Bella Peacock reports on the 2014 edition of International Record Store Day in Sydney.

Title promotes Record Store Day with balloons and posters over Easter. Photo: Bella Peacock

On Easter Saturday, inside a hole-in-the-wall store, music blares as trendy teenagers rummage through boxes of records searching for unusual albums and soaking up the atmosphere in The Record Store. The scene has more energy than it does space, and spills onto the quaint streets of Sydney’s Surry Hills where, just a few hundred metres up the road, an entirely different crowd congregates. In the stylish Crown street retailer Title, there is an older, more sophisticated group browsing the selection of refined records, artisan books, and world cinema films. It’s Record Store Day, one of the biggest days of business for these independent retailers.

The international initiative is a celebration of bricks-and-mortar music stores, and the special products and services they offer. The scenes at Record Store Day tell a more complex story than the blanket negative data that has surrounded physical music industry sales and, on a broader scope, the retail sector in recent years. While the digital revolution has drastically affected how society consumes products, there is, and will continue to be, a niche for shops that offer customers a fulfilling experience, according to Stephan Gyory, co-owner of The Record Store.

“There is a future for retail but it’s with more independent stores,” agrees Scott Hillyard, the national manager of Title, Australia’s largest independent record store.

“The digital revolution is like a giant wave that has washed over everything, sweeping it online. Everyone has been caught up in the thrill but now they are starting to realise that they can still enjoy the physical world as well,” says Stephan. Australia is one of the fastest countries in the world to uptake new technology, and according to Scott Hillyard, the market is still adjusting to the advent of digital downloads, and we are now in a period of realignment between digital and analogue forms.

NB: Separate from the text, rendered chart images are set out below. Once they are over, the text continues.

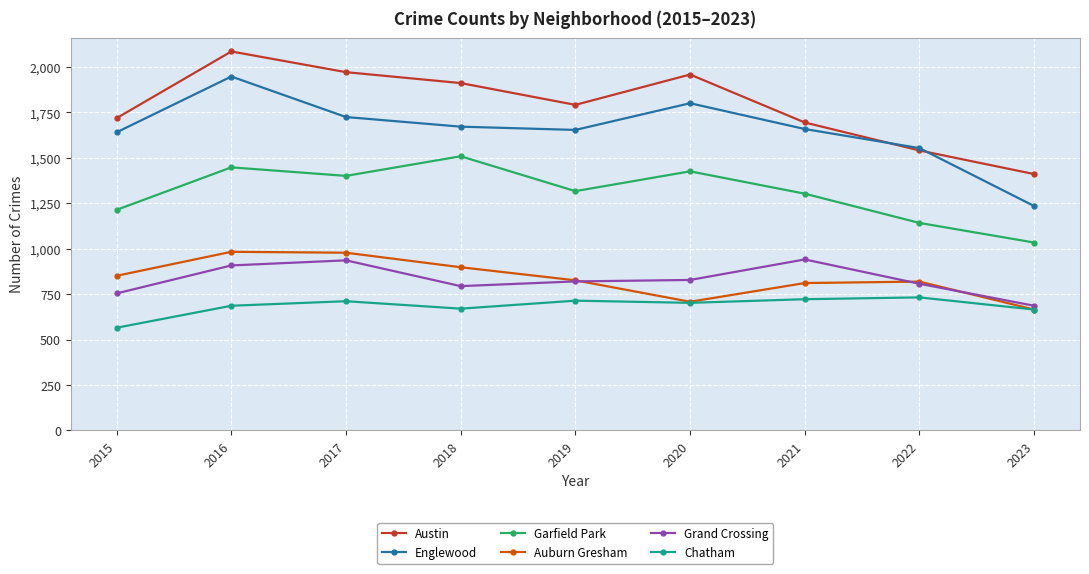

How many lines are shown in the chart?

6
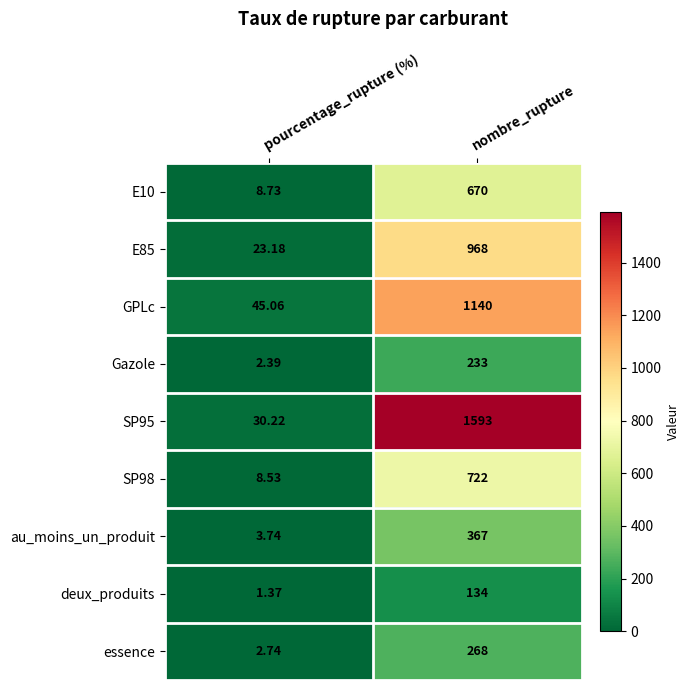

What is the greatest value displayed?

1593.0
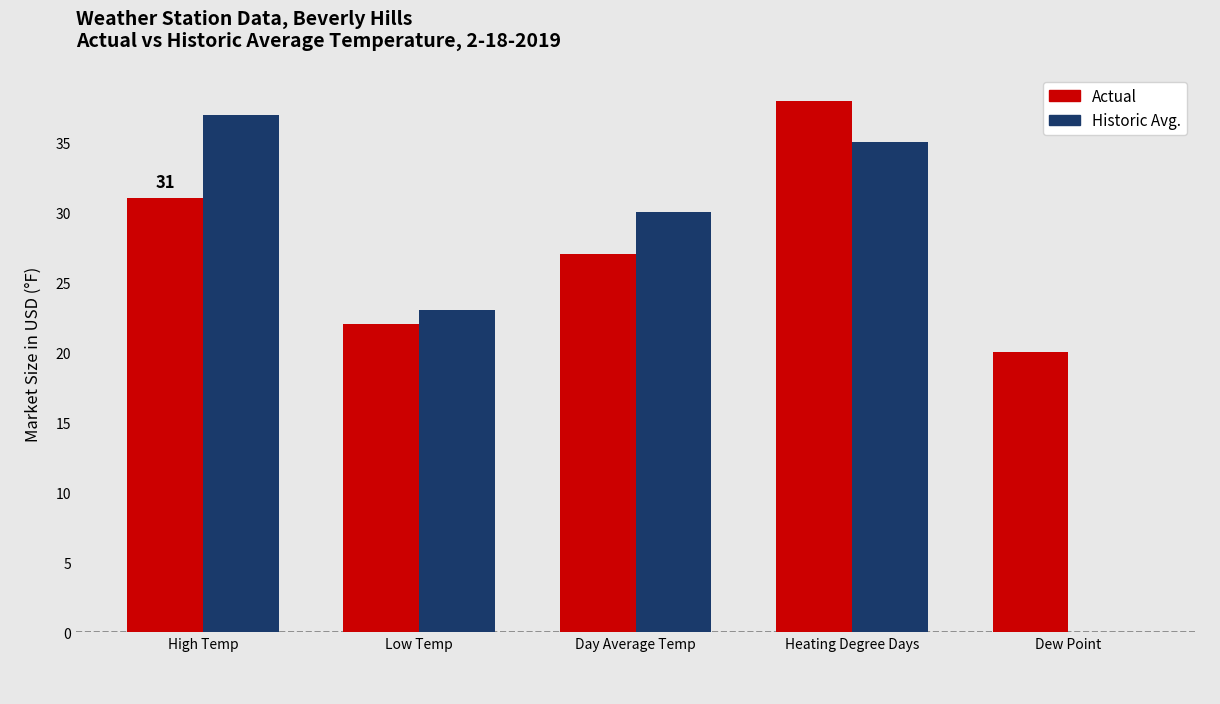

What is the sum of all Historic Avg. values?

125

Data from last year released by the Australian Recording Industry Association (ARIA) shows a steady decline in physical sales and an increased uptake of digital. However, according to Scott, these all-encompassing statistics relate primarily to the diminishing sales of what he refers to as mediocre outlets; the retail broad spectrum and mass-produced goods. The corporate growth model for physical music is over and the future is independent stores, he says.

“In every disaster, there is opportunity,” says Stephan Gyory. According to him, the digital revolution can actually benefit independent business models as it removes layers of bureaucracy and disrupts market monopoly. “What we are seeing is big music suppliers shutting down, and a lot of smaller suppliers popping up,” he says. This fosters a more direct, network-based relationship between suppliers and retailers, allowing for more diversity.

Record Store Day customers browse in Title for the limited edition products and special offers of the day. Photo: Bella Peacock

This notion of retail bridging the gap between industry and consumer is what inspired Brain ‘Froggy’ Harris to open Songland record store in Canberra, after working in the music industry for over 35 years. “Songland gives me the opportunity to work directly with friends, record labels and media contacts I’ve built up over the years in order to help promote music that I’m passionate about,” he says.

One of the highlights of his career has been helping Australian music legend Russell Morris produce his recent blues albums Sharkmouth and Van Diemen’s Land. As a retailer, Froggy was able to connect Russell with a record company, and foster his albums into the market. Chuffed, he announces that Van Diemen’s Land, which debuted in late April, was Russell Morris’ highest charting album to date.

As Dave Curran picks a record from one of the five shopping bags filled with vinyl that crowd his feet, he describes Title as a ‘cultural emporium.’ He has worked for the company for almost ten years, and has a vinyl collection that fills two rooms and over 10,000 CDs. He says that the store has actually seen an upswing in sales over the past few years. He puts it down to music lovers looking to stores to discover craftsmanship, longevity and physicality in an age of digital downloads.

Title on Crown street opened in 2004 and since then eight more shops have sprouted nationwide. Scott Hillyard says the store’s success is because of curated content and an environment where people can discover products and interact with passionate staff. “People don’t like cookie-cutter shopping,” he says, “you have to curate your offering and tailor it to the customer.”

These independent record stores offer a more hopeful story than overarching negative data which, they believe, doesn’t accurately portray the robust situation of the industry. Record Store Day stands as a reminder that many independent stores see the opportunity to not only survive, but thrive in the wake of the restructuring induced by the digital revolution.

Not everything is offered online. As Stephan Gyory says, “at the end of the day digital will never replace analogue forms because people are analogue. We are a part of a physical world and we still need to have that interaction.”